- **WHAT TO WORK ON**:
Go through the listing below and show each line that has the word "type".

- **RECORD SET**:

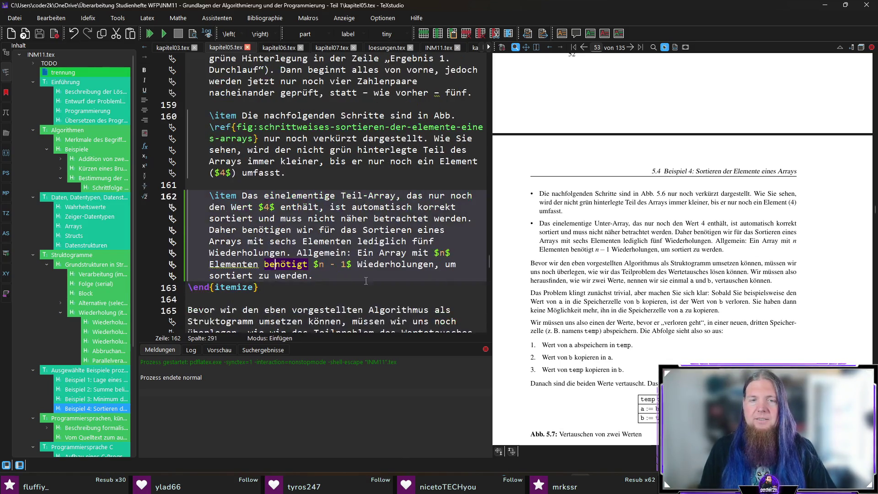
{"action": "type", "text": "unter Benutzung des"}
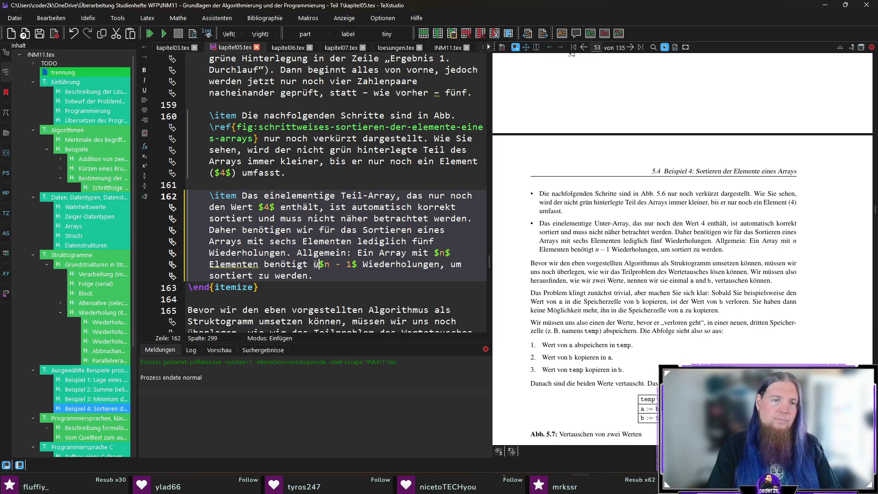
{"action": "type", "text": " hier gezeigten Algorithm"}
==
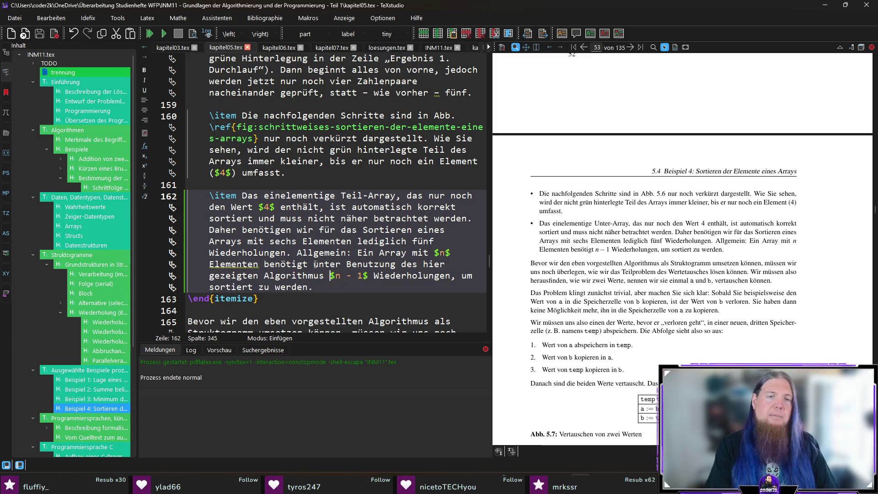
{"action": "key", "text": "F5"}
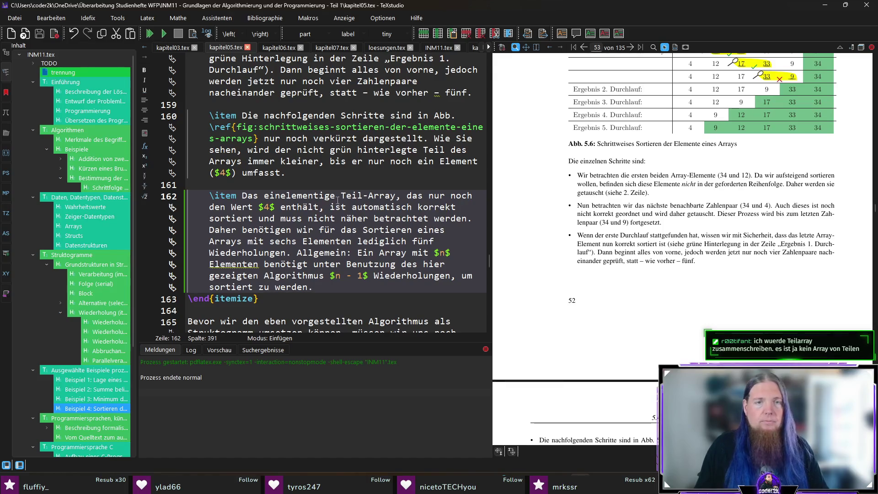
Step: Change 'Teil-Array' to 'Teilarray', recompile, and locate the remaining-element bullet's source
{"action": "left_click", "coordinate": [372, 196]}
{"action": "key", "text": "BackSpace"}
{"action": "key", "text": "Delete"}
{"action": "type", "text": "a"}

- **TASK OUTPUT**:
{"action": "type", "text": "unter Benutzung des"}
{"action": "type", "text": " hier gezeigten Algorithm"}
{"action": "type", "text": "a"}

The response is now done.